If Beale Street Could Talk

In what appears to be the perfect follow-up to Barry Jenkins’s Oscar-winning film Moonlight, If Beale Street Could Talk marks only the third time late American novelist James Baldwin’s oeuvre has been brought to the big screen—2016 documentary I Am Not Your Negro and 1998 French feature À la Place du Cœur (another adaptation of Beale Street) being the other two. In this 1970s Harlem-set love story, a young couple’s relationship and livelihood are put to the test when fiancé Fonny is falsely accused of rape. His love, Tish, sets out to prove his innocence and get him out of jail before giving birth to their first child. Who better than Jenkins to translate the deeply poignant lyricism of Baldwin into cinematic form? As the trailer, released on what would have been the writer’s 94th birthday, confirms, we can expect smoldering gazes and hushed intimacy graciously illuminated by the soft glow of streetlights.

Vox Lux

The second Natalie Portman title on this list, the Oscar-winning Black Swan actress carries this musical drama about the changing fortunes of international pop star Celeste over a decades-spanning story arc, set between 1999 and present day. Actor-turned-director Brady Corbet (The Childhood of a Leader) broaches the dissolving divide between private and public through the lens of a young woman who survives a traumatic shooting only to become an entertainment juggernaut left to balance motherhood with a scandal-plagued career. Australian singer-songwriter Sia and avant-garde experimentalist Scott Walker provide the score, Jude Law takes on the part of Portman’s overbearing manager, and the costume department has a ball with seriously dramatic sequined dresses.

Beautiful Boy

2017’s award-season prodigy Timothée Chalamet goes from precocious teen questioning his sexuality in Call Me By Your Name to a wayward teen struggling with a meth addiction in the guaranteed tear-jerker Beautiful Boy, produced by Amazon Studios. Steve Carell and Chalamet portray David and Nic Sheff, a real-life father and son who wrote a pair of best-selling memoirs (Beautiful Boy: A Father’s Journey Through His Son’s Addiction and Tweak) chronicling the ups and downs of a family left to contend with a helpless son and his heartbreaking addiction. The first English-language film from Belgian filmmaker Van Groeningen (The Broken Circle Breakdown) promises no perfectly packaged Hollywood recovery arc but plenty of relapses, death scares and, yes, waterworks.

--- --- ---

**Stated problem 1:**
In the film previews, swap "musical drama" for "musical film" and write out the stretch from "The second Natalie" through "dramatic sequined dresses.".
**Stated problem 2:**
Condense the paragraph of the film previews that begins "2017’s award-season prodigy" into a shorter version that keeps its main facts.
The items after this have nothing to do with the film previews.

--- --- ---

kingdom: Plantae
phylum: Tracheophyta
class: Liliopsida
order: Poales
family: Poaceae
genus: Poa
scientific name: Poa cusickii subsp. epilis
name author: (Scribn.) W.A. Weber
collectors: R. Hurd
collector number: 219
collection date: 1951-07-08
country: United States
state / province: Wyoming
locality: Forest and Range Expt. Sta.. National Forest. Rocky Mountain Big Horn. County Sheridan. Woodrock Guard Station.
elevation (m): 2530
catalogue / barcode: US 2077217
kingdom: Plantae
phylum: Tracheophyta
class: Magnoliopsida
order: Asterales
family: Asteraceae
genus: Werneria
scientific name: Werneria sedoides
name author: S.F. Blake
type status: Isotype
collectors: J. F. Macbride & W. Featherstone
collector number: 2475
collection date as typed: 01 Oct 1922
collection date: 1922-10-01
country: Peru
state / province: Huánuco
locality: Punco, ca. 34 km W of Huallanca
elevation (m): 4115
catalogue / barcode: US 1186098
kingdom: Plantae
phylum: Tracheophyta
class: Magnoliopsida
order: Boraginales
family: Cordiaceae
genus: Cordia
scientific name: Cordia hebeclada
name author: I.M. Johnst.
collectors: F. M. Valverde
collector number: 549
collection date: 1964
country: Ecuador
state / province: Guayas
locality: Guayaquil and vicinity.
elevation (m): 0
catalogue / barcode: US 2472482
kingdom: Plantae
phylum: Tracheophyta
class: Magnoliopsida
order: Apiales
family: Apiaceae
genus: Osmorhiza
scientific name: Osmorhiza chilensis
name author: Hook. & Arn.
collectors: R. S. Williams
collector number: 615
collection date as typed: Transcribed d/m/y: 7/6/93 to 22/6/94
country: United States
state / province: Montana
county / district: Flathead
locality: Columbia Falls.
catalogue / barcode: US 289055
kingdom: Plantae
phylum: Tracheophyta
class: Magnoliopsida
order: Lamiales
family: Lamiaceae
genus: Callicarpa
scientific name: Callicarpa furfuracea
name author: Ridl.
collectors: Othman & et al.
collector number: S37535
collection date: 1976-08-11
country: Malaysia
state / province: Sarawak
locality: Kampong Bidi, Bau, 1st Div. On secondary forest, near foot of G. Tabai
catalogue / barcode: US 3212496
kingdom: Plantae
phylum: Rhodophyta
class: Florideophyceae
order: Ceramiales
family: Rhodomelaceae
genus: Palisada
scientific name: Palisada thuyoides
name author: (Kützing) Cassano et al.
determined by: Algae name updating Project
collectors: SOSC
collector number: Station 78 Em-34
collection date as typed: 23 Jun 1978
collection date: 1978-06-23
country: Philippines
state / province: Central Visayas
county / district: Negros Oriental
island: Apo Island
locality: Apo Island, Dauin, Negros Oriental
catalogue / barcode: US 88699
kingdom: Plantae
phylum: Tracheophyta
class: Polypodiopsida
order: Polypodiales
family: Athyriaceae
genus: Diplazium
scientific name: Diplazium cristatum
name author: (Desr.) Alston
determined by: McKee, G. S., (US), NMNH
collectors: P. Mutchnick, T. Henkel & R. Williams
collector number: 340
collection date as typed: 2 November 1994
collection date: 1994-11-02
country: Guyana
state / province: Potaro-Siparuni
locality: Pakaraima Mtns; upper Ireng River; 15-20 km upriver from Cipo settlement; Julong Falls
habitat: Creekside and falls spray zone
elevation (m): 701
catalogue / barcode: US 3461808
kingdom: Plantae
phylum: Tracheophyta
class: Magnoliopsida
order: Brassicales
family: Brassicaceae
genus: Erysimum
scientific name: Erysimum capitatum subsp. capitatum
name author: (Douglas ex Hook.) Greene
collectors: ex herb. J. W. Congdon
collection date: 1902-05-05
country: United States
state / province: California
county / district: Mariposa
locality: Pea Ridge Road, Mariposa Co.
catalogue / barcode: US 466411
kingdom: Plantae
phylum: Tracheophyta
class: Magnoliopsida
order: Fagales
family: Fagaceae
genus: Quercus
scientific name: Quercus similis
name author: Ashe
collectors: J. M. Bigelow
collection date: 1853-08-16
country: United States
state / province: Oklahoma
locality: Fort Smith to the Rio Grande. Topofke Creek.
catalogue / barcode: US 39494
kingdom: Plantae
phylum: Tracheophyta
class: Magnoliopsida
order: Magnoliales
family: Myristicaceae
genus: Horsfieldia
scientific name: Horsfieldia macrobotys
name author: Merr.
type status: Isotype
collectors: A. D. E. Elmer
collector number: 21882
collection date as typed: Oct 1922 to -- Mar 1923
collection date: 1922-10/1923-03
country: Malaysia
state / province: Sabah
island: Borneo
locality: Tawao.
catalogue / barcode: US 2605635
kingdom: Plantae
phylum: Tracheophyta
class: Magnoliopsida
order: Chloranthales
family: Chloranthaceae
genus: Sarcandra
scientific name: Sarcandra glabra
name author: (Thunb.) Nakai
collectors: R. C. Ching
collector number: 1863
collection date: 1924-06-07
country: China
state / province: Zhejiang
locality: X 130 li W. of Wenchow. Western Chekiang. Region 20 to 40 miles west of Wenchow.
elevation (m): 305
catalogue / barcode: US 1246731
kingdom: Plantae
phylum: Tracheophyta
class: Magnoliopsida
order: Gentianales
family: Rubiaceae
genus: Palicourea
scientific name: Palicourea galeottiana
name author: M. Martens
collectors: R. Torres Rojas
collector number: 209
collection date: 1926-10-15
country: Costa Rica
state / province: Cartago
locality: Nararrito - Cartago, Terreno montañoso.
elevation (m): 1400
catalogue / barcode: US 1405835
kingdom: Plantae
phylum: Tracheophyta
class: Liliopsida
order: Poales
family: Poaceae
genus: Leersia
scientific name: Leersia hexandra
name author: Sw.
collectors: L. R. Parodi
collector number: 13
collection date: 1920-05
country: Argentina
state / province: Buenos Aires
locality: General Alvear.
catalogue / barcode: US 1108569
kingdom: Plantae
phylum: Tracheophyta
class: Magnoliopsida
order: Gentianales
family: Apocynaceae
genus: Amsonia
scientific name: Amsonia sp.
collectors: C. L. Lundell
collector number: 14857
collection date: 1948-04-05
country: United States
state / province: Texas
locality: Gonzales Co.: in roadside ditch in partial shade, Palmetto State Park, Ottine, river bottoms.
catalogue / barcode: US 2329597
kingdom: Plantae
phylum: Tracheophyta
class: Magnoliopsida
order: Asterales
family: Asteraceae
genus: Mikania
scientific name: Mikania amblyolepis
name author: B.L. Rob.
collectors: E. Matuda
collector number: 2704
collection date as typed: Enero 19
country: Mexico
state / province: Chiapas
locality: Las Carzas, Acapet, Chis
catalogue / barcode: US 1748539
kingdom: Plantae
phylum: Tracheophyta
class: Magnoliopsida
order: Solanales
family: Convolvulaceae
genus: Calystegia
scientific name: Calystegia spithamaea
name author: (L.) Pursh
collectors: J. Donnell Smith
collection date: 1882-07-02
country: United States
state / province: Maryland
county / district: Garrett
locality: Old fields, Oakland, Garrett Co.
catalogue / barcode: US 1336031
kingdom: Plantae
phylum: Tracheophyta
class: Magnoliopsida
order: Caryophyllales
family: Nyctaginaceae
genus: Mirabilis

--- --- ---

**Correct response 1:**
The second Natalie Portman title on this list, the Oscar-winning Black Swan actress carries this musical film about the changing fortunes of international pop star Celeste over a decades-spanning story arc, set between 1999 and present day. Actor-turned-director Brady Corbet (The Childhood of a Leader) broaches the dissolving divide between private and public through the lens of a young woman who survives a traumatic shooting only to become an entertainment juggernaut left to balance motherhood with a scandal-plagued career. Australian singer-songwriter Sia and avant-garde experimentalist Scott Walker provide the score, Jude Law takes on the part of Portman’s overbearing manager, and the costume department has a ball with seriously dramatic sequined dresses.

**Correct response 2:**
Timothée Chalamet follows his role as a teen questioning his sexuality in Call Me By Your Name by playing a teen addicted to meth in Beautiful Boy, produced by Amazon Studios. He and Steve Carell portray Nic and David Sheff, a real-life son and father who wrote a pair of best-selling memoirs (Beautiful Boy: A Father’s Journey Through His Son’s Addiction and Tweak) about their family's struggle with the addiction. It is Belgian filmmaker Van Groeningen's first English-language film, and it promises relapses, death scares and tears rather than a neat Hollywood recovery arc.